Хансу пришлось специально построить пансион для бедных. Причем этот пансион обошелся ему раз в десять, да что там в десять, раз в пятьдесят дороже, чем содержание сестры в любом самом элитарном доме престарелых или пансионе для ожиревших. «Моя девочка хочет жить скромно, хочет есть дешевые котлеты и жевать вчерашнюю слипшуюся вермишель, хочет жить в маленьком дощатом домике в дальнем углу заброшенного залива, где ржавеет остов корабля и торчит труба давно не работающей фабрики? Хорошо, моя родненькая, сделаем, построим тебе такую декорацию, наймем весь необходимый персонал, а чтобы тебе не было скучно, учредим благотворительный фонд и будем там держать еще две дюжины заболевших в тюрьме преступников или завязавших алкашей.
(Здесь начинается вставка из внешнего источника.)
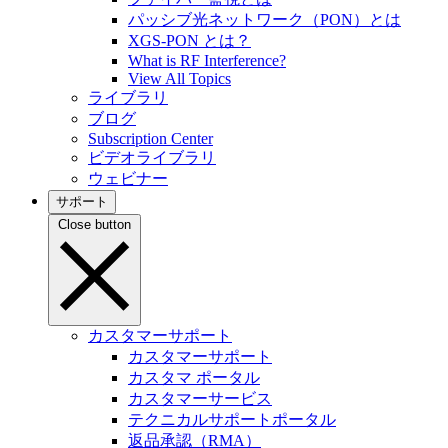
パッシブ光ネットワーク（PON）とは
XGS-PON とは？
What is RF Interference?
View All Topics
ライブラリ
ブログ
Subscription Center
ビデオライブラリ
ウェビナー
サポート
Close button
カスタマーサポート
カスタマーサポート
カスタマ ポータル
カスタマーサービス
テクニカルサポートポータル
返品承認（RMA）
Всё для тебя, моя маленькая».
Слегка утешало, что эти две дюжины несчастных были самыми настоящими несчастными, так что Сигрид, что вовсе не входило в ее планы, сделалась благотворительницей, а благотворительность она ненавидела. Проклинала нищих, называла их бездельниками, пиявками, которые впиваются в богатых людей и сосут из них деньги пополам с кровью. Воистину сумасшедшая. Не понимала, что она сама такая пиявка и есть. Но ничего. После смерти сестры Ханс все оставшиеся от ее доли деньги вложил в фонд и пансион имени Сигрид Якобсен. Портрет молоденькой Сигрид украшал холл этого скромного, но достойного заведения.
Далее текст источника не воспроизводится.